VORLIEGENDER TEXT:
Ameisen

Ameisen gehören ebenso wie die Wespen und Bienen zu den staatenbildenden Hautflüglern. Die Ameisenpopulationen haben sich in den letzten Jahren sehr stark vergrößert. Ursachen hierfür sind neben den sich verändernden Witterungsverhältnisse, die bei vielen Gebäuden vorhandenen Bodenverfestigungen. Ameisen profitieren stark vom Terrassenbau, der Verlegung von Wegplatten und ähnlichen Befestigungen.

Die Insekten können unterhalb solcher Strukturen sehr gut ihre Gänge bauen und sich sicher über große Entfernungen bewegen, ohne an die Oberfläche zu müssen. Zudem haben die Insekten immer weniger Fressfeinde (wie z.B. Grünspechte). Ameisen sind in der Natur durchaus nützliche Insekten, da sie z.B. Larven von Schadinsekten fressen und selbst als Nahrungsquelle für Vögel dienen.

Zwischen Juni und August werden im Ameisennest Geschlechtstiere herangefüttert. Diese Jungköniginnen und Männchen haben Flügel, da sie sich in der Luft beim Hochzeitsflug paaren. Die befruchteten Königinnen suchen sich einen geeigneten Platz für einen neuen Staat. Die Männchen sterben nachdem Hochzeitsflug. Dieser Vorgang dauern nur wenige Tage.

Gespeicherte Daten:
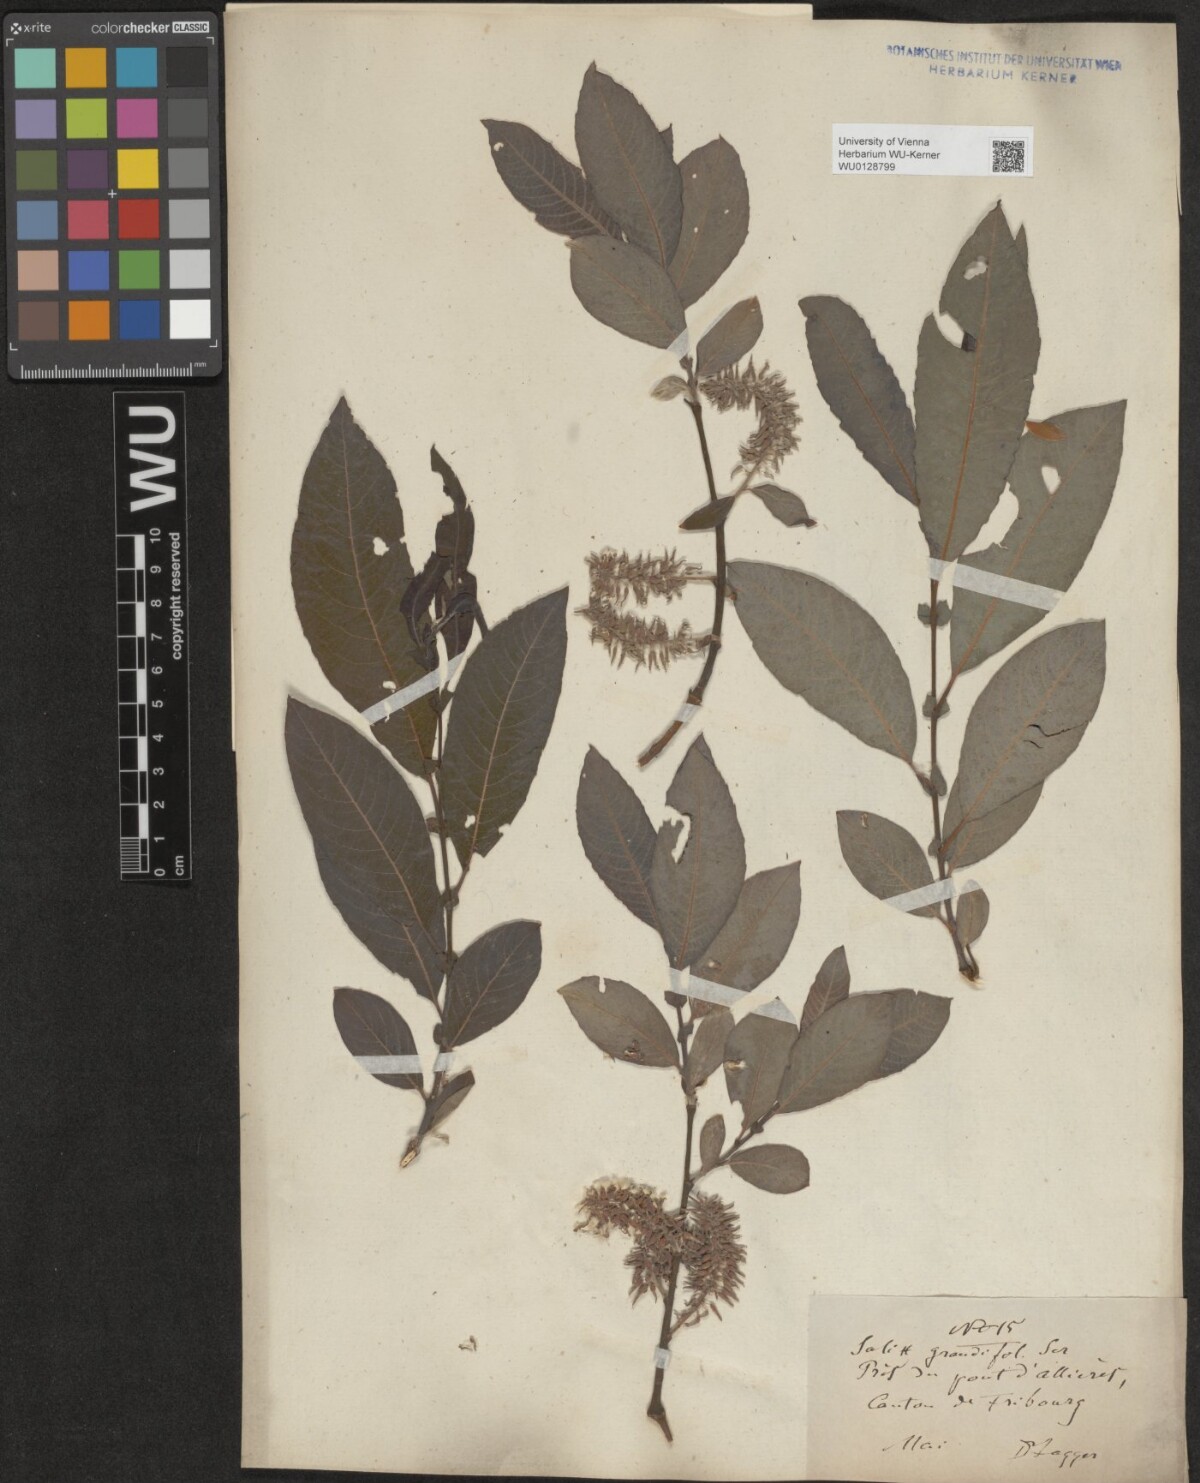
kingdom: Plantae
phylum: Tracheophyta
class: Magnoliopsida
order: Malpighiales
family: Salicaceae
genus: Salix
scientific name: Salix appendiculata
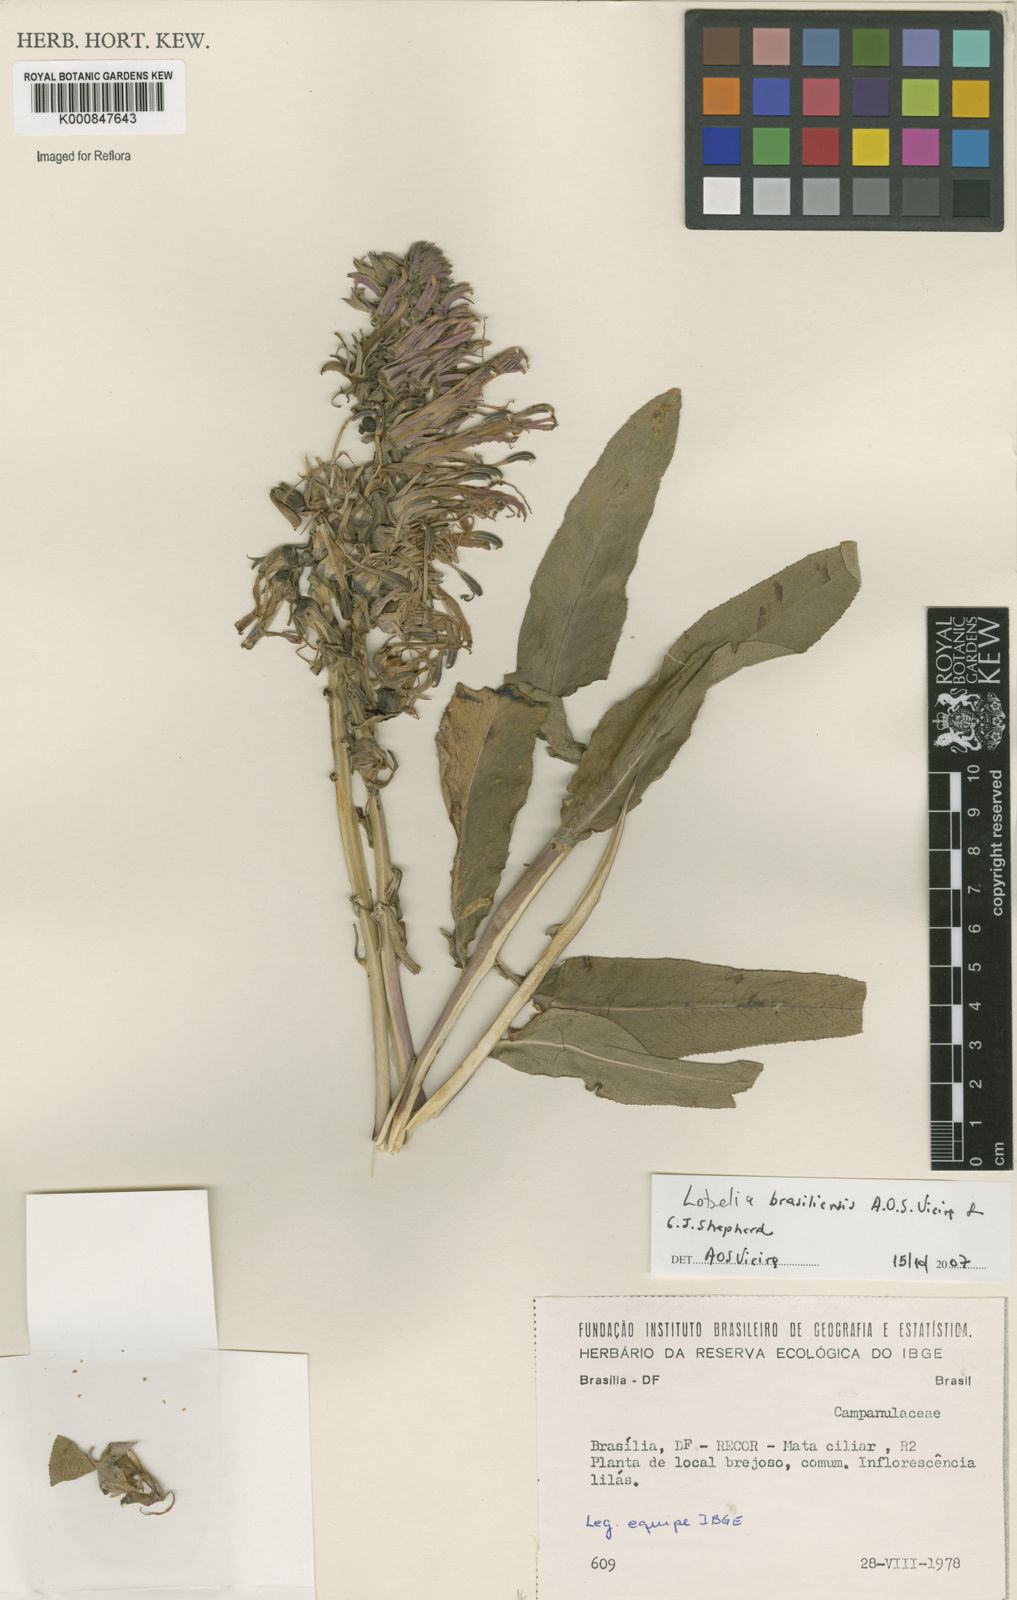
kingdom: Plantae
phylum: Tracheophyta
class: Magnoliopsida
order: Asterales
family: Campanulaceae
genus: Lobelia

==

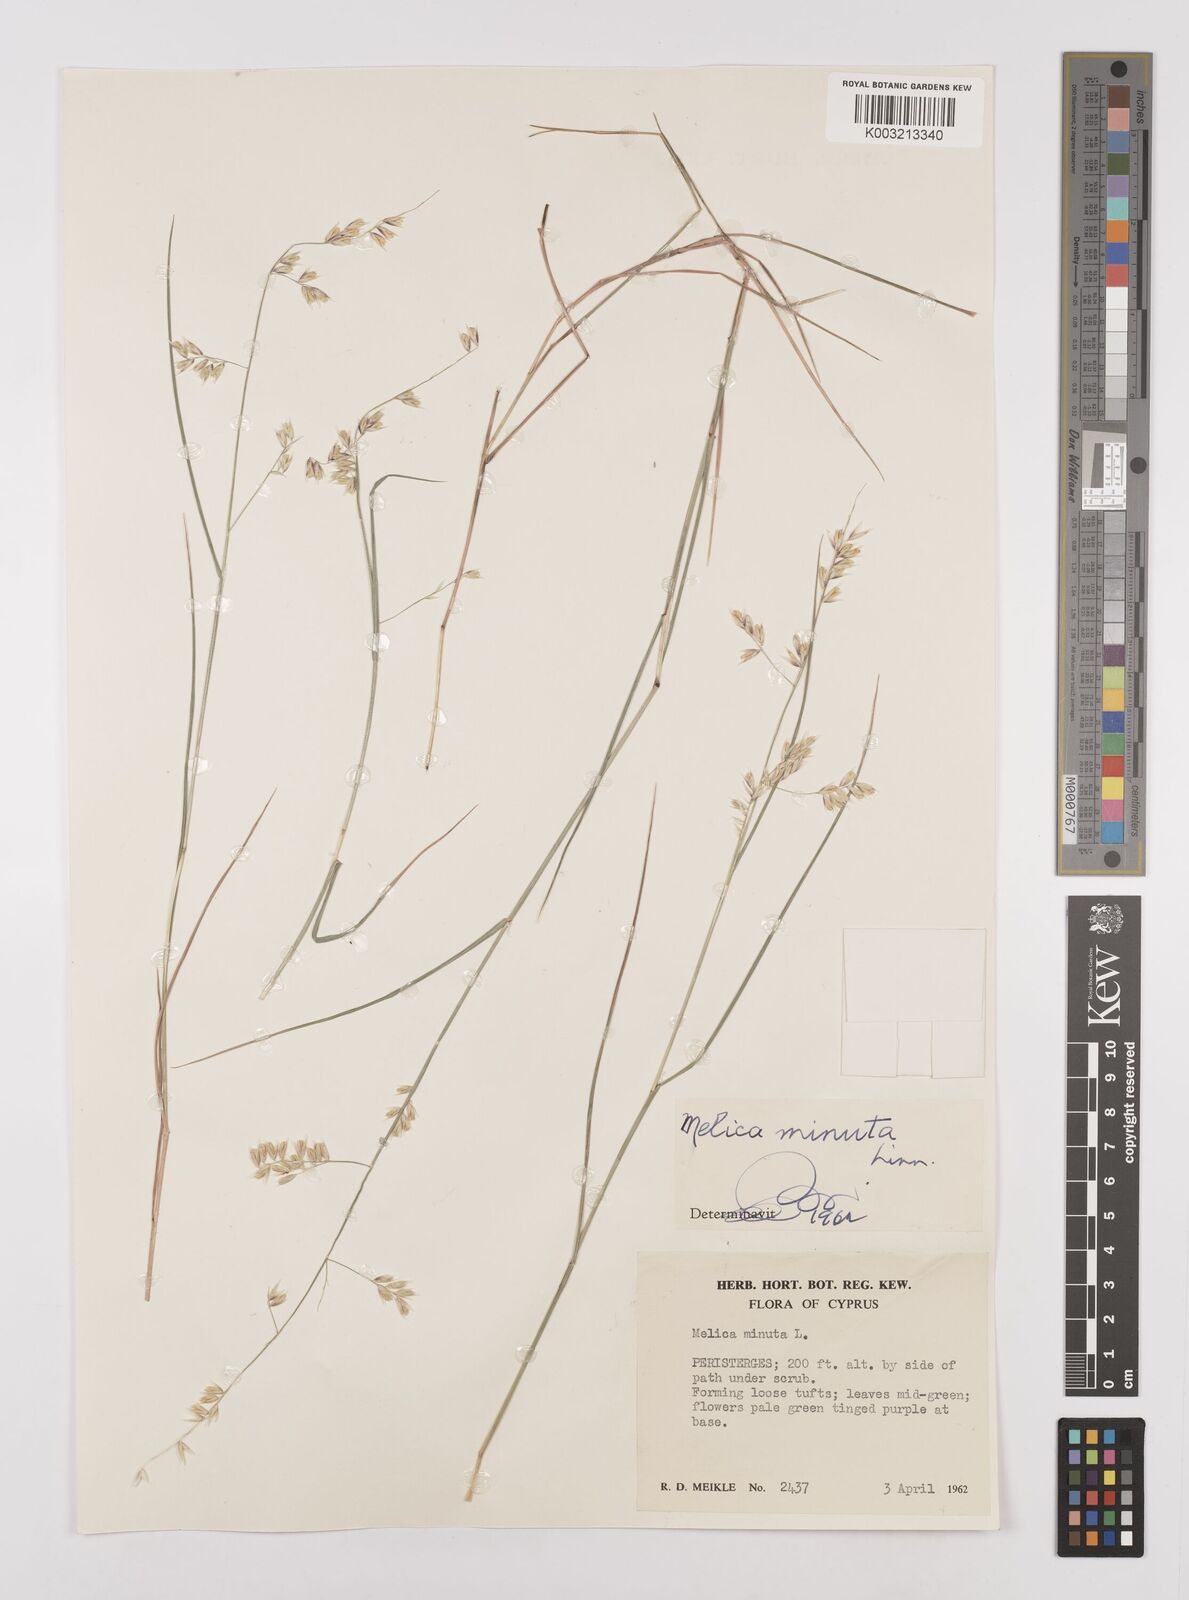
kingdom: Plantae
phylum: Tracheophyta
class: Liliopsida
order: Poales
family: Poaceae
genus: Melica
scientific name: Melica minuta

AUFGABEN:
[a] Zählen Sie alle staatenbildenden Hautflügler auf, die der Text über Ameisen nennt.
[b] Führen Sie den Text über Ameisen im Anschluss an seinen letzten Satz weiter.

LÖSUNGEN:
[a] Ameisen, Wespen, Bienen

[b]
Der Ameisenstaat ist sehr gut organisiert. Jedes Tier erfüllt eine spezielle Aufgabe (Arbeiterinnen, Soldaten, Transporteure etc.). Die Kundschafter suchen Nahrungsquellen und markieren die Wege bis zum Nest mit Duftstoffen. So gelangen die Ameisen durch kleinste Löcher und Ritzen (auch unterirdisch) in Gebäude.

Wir verwenden für die Bekämpfung gegen Ameisen spezielle Mittel, welche den Insekten als Frassköder angeboten werden. Ziel ist es, dass die Tiere den Ködern bis ins Nest transportieren, ohne das sie merken, dass die Stoffe für sie schädlich sind. Auf diese Weise wird der Ameisenstaat soweit geschädigt, so dass er stirbt. Ggfls sind mehrere Behandlungen erforderlich.